Q6: Expanded containment: (1) Isolate DESKTOP-MKT-042 immediately. (2) Disable svc-backup account. (3) Isolate ALL 47 servers where svc-backup has admin rights as a precaution, OR at minimum isolate any server showing svc-backup logon events in the past 24 hours. (4) Check for other compromised accounts — the adversary likely dumped credentials from the marketing workstation.

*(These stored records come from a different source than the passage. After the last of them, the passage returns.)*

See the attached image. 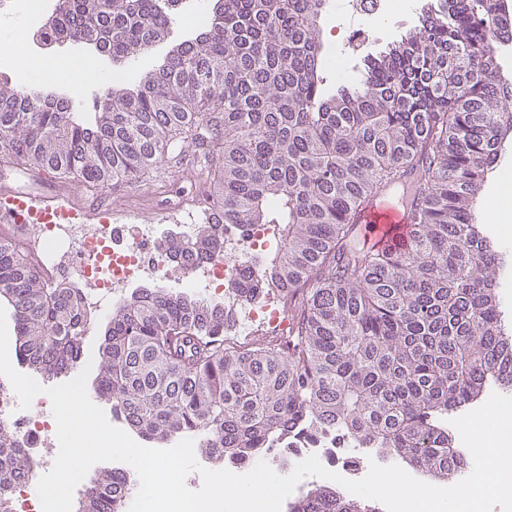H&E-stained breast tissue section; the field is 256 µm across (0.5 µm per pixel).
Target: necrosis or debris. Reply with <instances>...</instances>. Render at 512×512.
Segmentation results:
<instances>
[{"mask_svg":"<svg viewBox=\"0 0 512 512\" xmlns=\"http://www.w3.org/2000/svg\"><path fill=\"white\" fill-rule=\"evenodd\" d=\"M59 0H0V15L23 17L30 35L28 50L45 58L53 57L54 35L42 21L56 12ZM38 256L55 271L72 279L91 283L85 300L98 308L109 300L120 299L137 279L165 281L169 264L164 238L151 224H76L60 221L39 227ZM277 236L272 225L224 227L222 257L201 262L179 280L182 288L209 294H223L224 304L237 309L241 298L235 289L246 270L257 265L272 251ZM37 411L22 409L10 381L0 375V423H8L14 438L33 451L37 471L49 469L52 461L46 448L53 445V412L47 400L37 402ZM317 456L328 469L344 472L366 471L374 459L370 449L349 451L337 434H330L299 452V459Z\"/></svg>","mask_w":512,"mask_h":512,"instance_id":"1","label":"necrosis or debris"}]
</instances>
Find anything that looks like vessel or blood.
Instances as JSON below:
<instances>
[{
    "label": "vessel or blood",
    "mask_w": 512,
    "mask_h": 512,
    "mask_svg": "<svg viewBox=\"0 0 512 512\" xmlns=\"http://www.w3.org/2000/svg\"><path fill=\"white\" fill-rule=\"evenodd\" d=\"M70 218L84 224H109L111 210L95 208L49 178L35 188L7 185L0 188V222L4 224H53ZM364 247L394 249L411 236L406 207L394 204L391 194L379 195L361 218Z\"/></svg>",
    "instance_id": "vessel-or-blood-1"
}]
</instances>
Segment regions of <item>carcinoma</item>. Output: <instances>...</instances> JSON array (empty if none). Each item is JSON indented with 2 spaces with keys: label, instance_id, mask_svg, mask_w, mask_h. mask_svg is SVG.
Returning <instances> with one entry per match:
<instances>
[{
  "label": "carcinoma",
  "instance_id": "carcinoma-1",
  "mask_svg": "<svg viewBox=\"0 0 512 512\" xmlns=\"http://www.w3.org/2000/svg\"><path fill=\"white\" fill-rule=\"evenodd\" d=\"M65 0L55 40L86 34L124 65L172 33L182 0ZM325 0H223L195 41L108 93L88 123L57 96L0 83V155L94 189L138 180L177 137L210 129L200 204L224 223L273 224L280 246L247 277L244 297L276 289L288 340L224 338V304L137 288L112 313L96 397L148 442L200 437L217 459L253 461L332 430L438 477L468 469L448 416L495 386L512 391V333L499 302L508 264L484 233L477 194L512 137V83L498 47L512 41L500 0H440L420 25L328 95L318 17ZM414 227L396 251L351 248L370 201L408 183ZM217 224L166 238L180 266L214 256ZM0 303L19 361L47 379L83 362L93 323L84 289L49 277L22 237L0 235ZM33 472L0 424V512ZM130 473L91 479L76 512H121ZM296 512H375L321 486Z\"/></svg>",
  "mask_w": 512,
  "mask_h": 512
}]
</instances>
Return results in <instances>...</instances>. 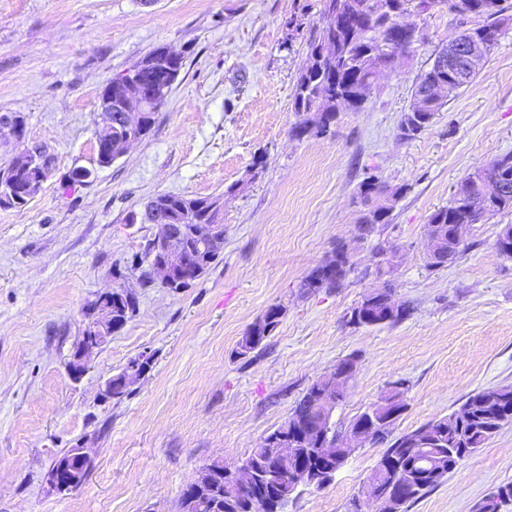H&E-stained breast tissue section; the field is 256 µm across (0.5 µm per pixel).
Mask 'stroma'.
I'll return each instance as SVG.
<instances>
[{
	"label": "stroma",
	"mask_w": 512,
	"mask_h": 512,
	"mask_svg": "<svg viewBox=\"0 0 512 512\" xmlns=\"http://www.w3.org/2000/svg\"><path fill=\"white\" fill-rule=\"evenodd\" d=\"M321 0H0V113L25 119L26 141L55 165L22 206L0 203V512H179L185 485L215 459L236 463L281 426L307 388L345 358L358 362L331 421H351L402 383L398 437L459 410L475 392L512 384V259L495 240L512 212L473 225L468 248L425 263V226L457 183L512 153V28L477 78L414 139L399 136L412 85L461 18L437 6L409 17L423 37L327 132L294 139L291 94ZM183 66L149 134L107 167L96 163L98 94L154 48ZM92 169L73 182L74 169ZM374 175L404 187L390 223L355 242L358 187ZM238 191L224 207L218 260L191 287L141 284L138 258L156 233L149 199ZM353 245L335 291L302 282ZM404 259L393 297L402 322L355 326L375 282L378 244ZM134 316L72 380L66 363L87 308L118 287ZM280 324L249 356L241 336L265 310ZM151 371L122 400L101 385L140 352ZM86 441L95 466L77 490L47 481L56 457ZM385 451L358 448L323 488L298 490L285 512H358ZM512 484V425L403 512H481Z\"/></svg>",
	"instance_id": "obj_1"
}]
</instances>
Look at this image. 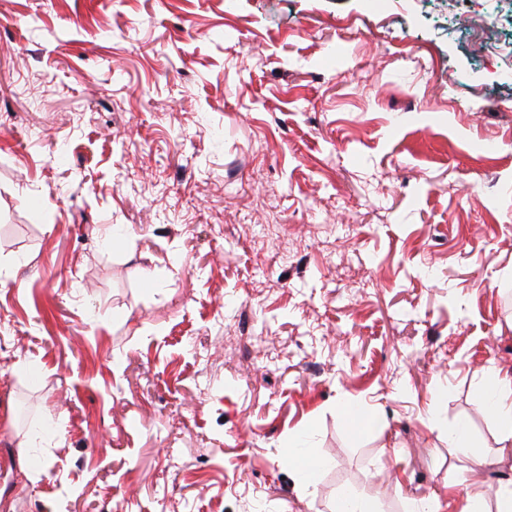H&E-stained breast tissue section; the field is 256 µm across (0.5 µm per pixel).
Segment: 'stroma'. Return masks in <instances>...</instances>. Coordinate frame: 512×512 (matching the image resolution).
<instances>
[{
  "mask_svg": "<svg viewBox=\"0 0 512 512\" xmlns=\"http://www.w3.org/2000/svg\"><path fill=\"white\" fill-rule=\"evenodd\" d=\"M494 369L512 0H0V512H494Z\"/></svg>",
  "mask_w": 512,
  "mask_h": 512,
  "instance_id": "stroma-1",
  "label": "stroma"
}]
</instances>
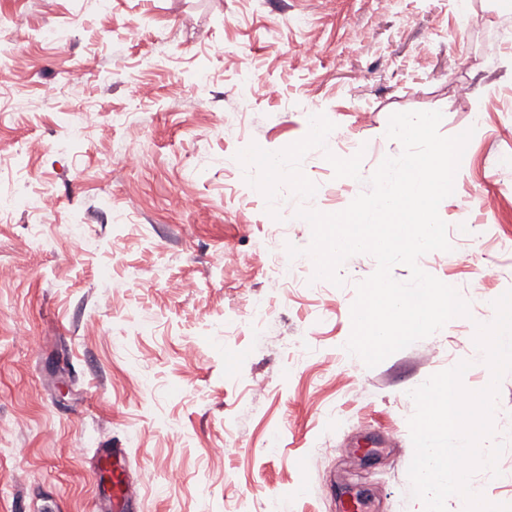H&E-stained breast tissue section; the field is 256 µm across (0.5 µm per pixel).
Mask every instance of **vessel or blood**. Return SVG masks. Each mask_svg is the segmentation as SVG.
<instances>
[{"label":"vessel or blood","instance_id":"vessel-or-blood-1","mask_svg":"<svg viewBox=\"0 0 512 512\" xmlns=\"http://www.w3.org/2000/svg\"><path fill=\"white\" fill-rule=\"evenodd\" d=\"M127 455L123 448H101L97 464L90 473L99 497V512H132L139 502V485L131 480L123 463Z\"/></svg>","mask_w":512,"mask_h":512}]
</instances>
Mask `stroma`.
<instances>
[{"label": "stroma", "mask_w": 512, "mask_h": 512, "mask_svg": "<svg viewBox=\"0 0 512 512\" xmlns=\"http://www.w3.org/2000/svg\"><path fill=\"white\" fill-rule=\"evenodd\" d=\"M317 55L301 61L297 42ZM0 512H93L100 448L145 476L139 512H424L408 467L411 390L474 362L476 327L512 289V13L492 0H0ZM472 130L439 206L463 267H419L469 316L375 367L353 359L356 285L297 272L298 207L344 210L383 158L391 114ZM320 127L322 137L311 134ZM138 155L128 165L127 154ZM352 161V171L337 161ZM283 227L280 239L270 225ZM233 253L235 263L216 259ZM501 276L482 281L478 264ZM364 386L357 395L353 383ZM508 446L470 483L512 504V373L494 415Z\"/></svg>", "instance_id": "obj_1"}]
</instances>
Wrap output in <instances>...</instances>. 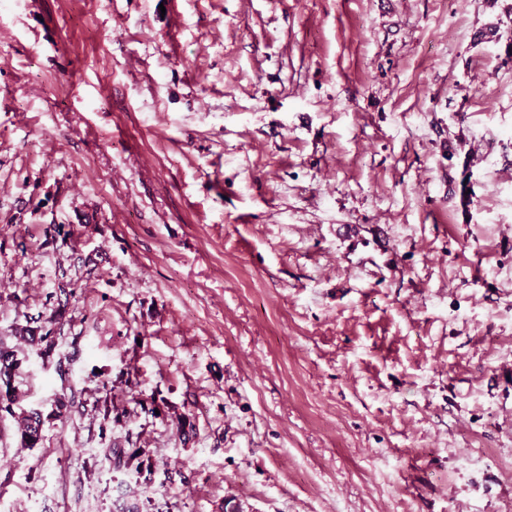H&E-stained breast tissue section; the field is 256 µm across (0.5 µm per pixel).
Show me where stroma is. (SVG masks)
Here are the masks:
<instances>
[{"label":"stroma","mask_w":512,"mask_h":512,"mask_svg":"<svg viewBox=\"0 0 512 512\" xmlns=\"http://www.w3.org/2000/svg\"><path fill=\"white\" fill-rule=\"evenodd\" d=\"M511 46L512 0L1 8L0 336L63 324L0 512H512ZM112 453L118 457L120 464L125 469H134L138 472L145 464H147L146 468L150 467L149 451L145 448H133L128 451H125L124 448H116Z\"/></svg>","instance_id":"35a3bbf8"}]
</instances>
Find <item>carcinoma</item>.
I'll list each match as a JSON object with an SVG mask.
<instances>
[{"instance_id": "cac0c4a2", "label": "carcinoma", "mask_w": 512, "mask_h": 512, "mask_svg": "<svg viewBox=\"0 0 512 512\" xmlns=\"http://www.w3.org/2000/svg\"><path fill=\"white\" fill-rule=\"evenodd\" d=\"M60 319L61 313L57 311L51 312L46 318L31 317L27 320V325L12 332L13 338L31 346L43 345L48 351L53 346L55 326ZM16 367L17 360L12 347L8 345V337L0 336V416L4 414L11 416L17 423L21 445L25 448H33L41 440L43 418L39 410L21 407L22 398L12 385ZM112 453L118 457L123 468L137 472L150 460L149 451L144 448L128 451L123 448H114Z\"/></svg>"}]
</instances>
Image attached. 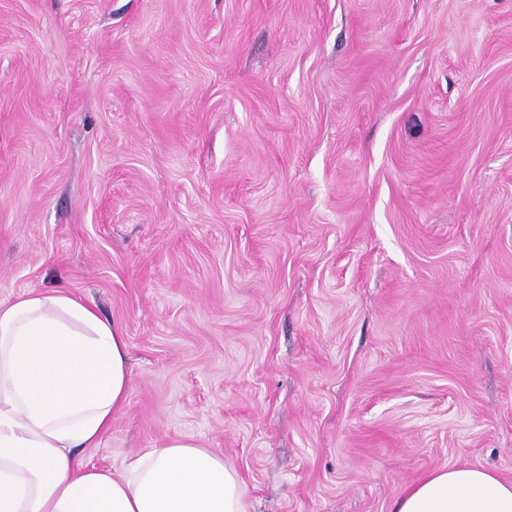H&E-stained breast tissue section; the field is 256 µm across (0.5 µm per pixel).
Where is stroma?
Returning a JSON list of instances; mask_svg holds the SVG:
<instances>
[{"mask_svg":"<svg viewBox=\"0 0 512 512\" xmlns=\"http://www.w3.org/2000/svg\"><path fill=\"white\" fill-rule=\"evenodd\" d=\"M46 289L126 338L96 466L512 479V0H0V301Z\"/></svg>","mask_w":512,"mask_h":512,"instance_id":"1","label":"stroma"}]
</instances>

Q7: Disabling svc-backup breaks the backup service across 47 servers. Not disabling it gives the adversary persistent admin access to 47 servers. Disable it. Backups are a lower priority than preventing ransomware deployment. Coordinate with IT to create a new backup service account with a fresh password after the incident is contained.
Reveal Phase 4 answers
Q14: Hardening failures: (1) svc-backup password not rotated in 14 months (Module 9: service account credential rotation). (2) svc-backup has local admin on 47 servers — excessive privilege (Module 9: least-privilege service accounts). (3) No Credential Guard on DESKTOP-MKT-042 (Module 9: endpoint hardening — DET-SOC-016 would have detected the credential dump if LSASS access was not protected). (4) No ASR rule blocking Cobalt Strike DLL sideload pattern (Module 9: ASR rules).